Anyone who spends time with young people will know what a dominant force digital technology can be in their lives. The hours spent clicking and swiping, liking and emoting, can seem endless with the phone or tablet device an apparently constant fixture. But a survey conducted by the Headmasters’ and Headmistresses’ Conference (HMC) reveals that young people themselves may be less enamoured of the technology than their actions suggest.
According to the research, some 63 per cent of young people in state and independent schools wouldn’t mind if social media had never been invented, while 71 per cent admitted to undergoing ‘digital detoxes’ in an effort to wean themselves off the technology. Closer examination of the findings reveals why the respondents feel this way. More than half admitted to receiving abusive comments online, or said that social media makes them feel less confident about how they look, or how interesting their life is and 56 per cent said they feel on the edge of addiction to social media.
That makes for sobering reading if you work in education, especially in a boarding school environment. Parents devolve responsibility for their children’s welfare to boarding staff, trusting us to make wise judgements about their day-to-day lives in ways that are conducive to their flourishing.
Judging by the research on social media, and digital technology more widely, restricting access to screen time would seem to be a very good way to help young people to thrive – or at least to remove some obstacles to their wellbeing. In fact, the potential damage caused by over-exposure to digital media runs deeper still. A recent study at Sherborne Girls, in advance of launching a new policy on mobile phone use, highlighted a clear link between screen time and screen dependency and issues such as anxiety, depression, sleep deprivation and problems concentrating in class.
That is why I firmly believe young people have to learn the right habits regarding digital technology if they are to flourish. Boarding schools must take a lead in managing pupils’ engagement with technology, ensuring they strike an appropriate balance between realising its potential and mitigating its risks. The evidence is that each boarding school should shape their own approach to suit their respective students and the school ethos.
My instinct is that a wall of separation needs to exist between using digital devices for educational purposes and using them for pleasure or recreation. If a pupil wants to research a project using the internet or use the latest software to produce a stellar presentation for their next talk in assembly, schools should certainly ensure they have access to a suitable device.
Likewise, it is my view that pupils should be given some space to use the internet in the way they will undoubtedly do so as adults, albeit with appropriate controls: roaming from site to site, using search engines to follow their whims and discovering new things about the world around them. It is that serendipitous mode of enquiry that yields some of the most exciting moments, when a new connection is made, or some fascinating knowledge acquired.

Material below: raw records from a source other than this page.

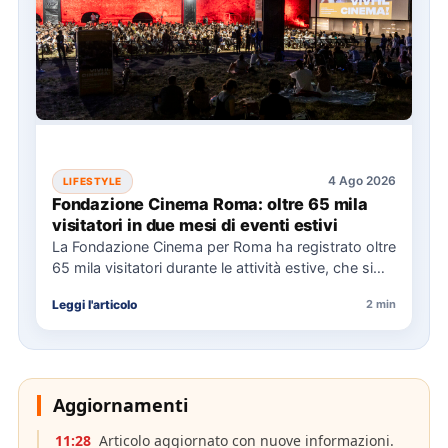
4 Ago 2026
LIFESTYLE
Fondazione Cinema Roma: oltre 65 mila
visitatori in due mesi di eventi estivi
La Fondazione Cinema per Roma ha registrato oltre
65 mila visitatori durante le attività estive, che si
sono…
Leggi l'articolo
2 min
Aggiornamenti
11:28
Articolo aggiornato con nuove informazioni.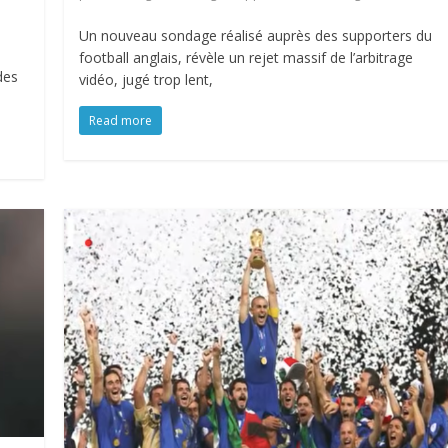
Un nouveau sondage réalisé auprès des supporters du
football anglais, révèle un rejet massif de l’arbitrage
des
vidéo, jugé trop lent,
Read more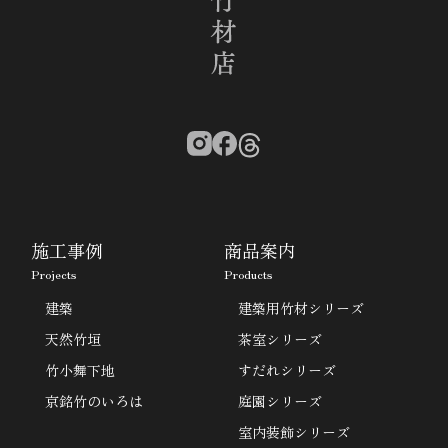
施工事例
商品案内
Projects
Products
建築
建築用竹材シリーズ
天然竹垣
茶室シリーズ
竹小舞下地
すだれシリーズ
京銘竹のいろは
庭園シリーズ
室内装飾シリーズ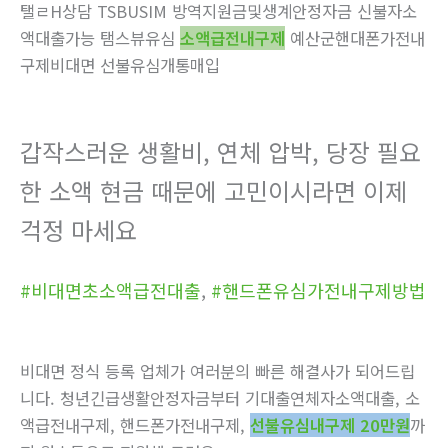
탤ㄹH상담 TSBUSIM 방역지원금및생계안정자금 신불자소
액대출가능 탬스뷰유심
소액급전내구제
예산군핸대폰가전내
구제비대면 선불유심개통매입
갑작스러운 생활비, 연체 압박, 당장 필요
한 소액 현금 때문에 고민이시라면 이제
걱정 마세요
#비대면초소액급전대출
,
#핸드폰유심가전내구제방법
비대면 정식 등록 업체가 여러분의 빠른 해결사가 되어드립
니다. 청년긴급생활안정자금부터 기대출연체자소액대출, 소
액급전내구제, 핸드폰가전내구제,
선불유심내구제 20만원
까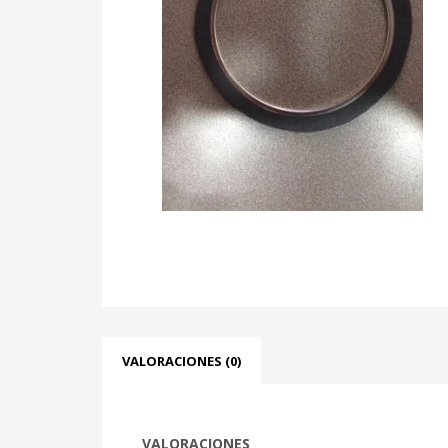
VALORACIONES (0)
VALORACIONES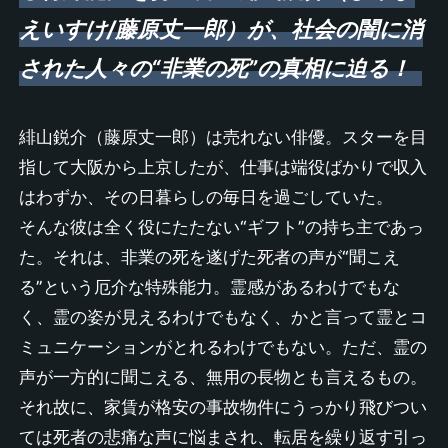
えいすけ/藤原丈一郎）が、社会の闇に消
された人々の“非業の死”の真相に迫る！
緋山鋭介（藤原丈一郎）は売れない俳優。スターを目
指して大阪から上京したが、仕事は端役ばかりで収入
はわずか、その日暮らしの毎日を過ごしていた。
そんな彼は全く役にたたない“ギフト”の持ち主であっ
た。それは、非業の死を遂げた死者の声が“聞こえ
る”という厄介な特殊能力。霊感があるわけでもな
く、霊の姿が見えるわけでもなく、かと言って霊とコ
ミュニケーションがとれるわけでもない。ただ、霊の
声が一方的に聞こえる、無用の長物とも言えるもの。
それ故に、家賃が格安の事故物件にうっかり飛びつい
ては死者の悲痛な声に悩まされ、転居を繰り返す引っ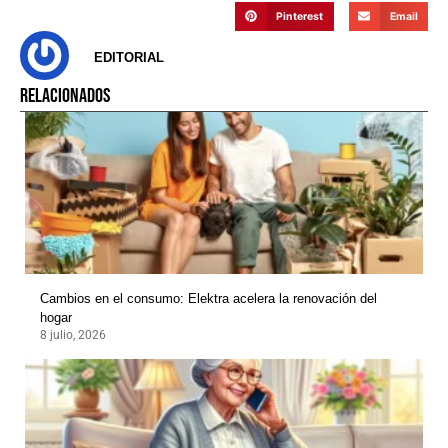
Pinterest
Email
EDITORIAL
RELACIONADOS
Cambios en el consumo: Elektra acelera la renovación del
hogar
8 julio, 2026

Advice given to Sherborne Girls from the neuroscientist and psychologist Dr Aric Sigman indicated that a blanket ban on the use of digital technology during pupils’ downtime is not the way to encourage healthy habits. Far better to give them the opportunity to shape a school-wide policy that offers a balance between appropriate usage and periods of social media blackout, meaning they have a say in what constitutes the right degree of engagement. Our pupils were very mature in their response to this challenge. Perhaps reflecting the insights of the HMC survey, most girls were pleased to agree a limit on social media use. Indeed, even though we have not extended our restrictions to the sixth form, many abide by them of their own volition, because they recognise their worth.
Introduced in 2017, our mobile technology policy requires pupils in the lower- and middle-school to leave their mobile phones in boarding houses during lessons and we block access to social media throughout the school day. The block is lifted during break times and in the evenings, but all devices are taken in an hour before bedtime and given out again at breakfast. This allows our students to have time in the evening to read, talk, play games and interact with each other face-to-face, before they go to bed.
By engaging with parents and pupils alike, and drawing insight from experts such as Dr Sigman, boarding schools can work effectively to develop a policy that is right for them. It is crucial to secure buy-in from everyone who the policy affects, and to be clear about the continued encouragement to engage with technology for academic purposes.
To thrive in the twenty-first century, our pupils need to be digital natives who can communicate using the very latest technology but no one wants their life to be dominated by a screen. By developing and adopting the right policies within the boarding environment, schools can set up the conditions for their pupils to thrive in a world of opportunity. Then they will understand that, as with all things, moderation is the key to appropriate consumption of the latest technology and boarding schools take their responsibility to support their students in this area very seriously.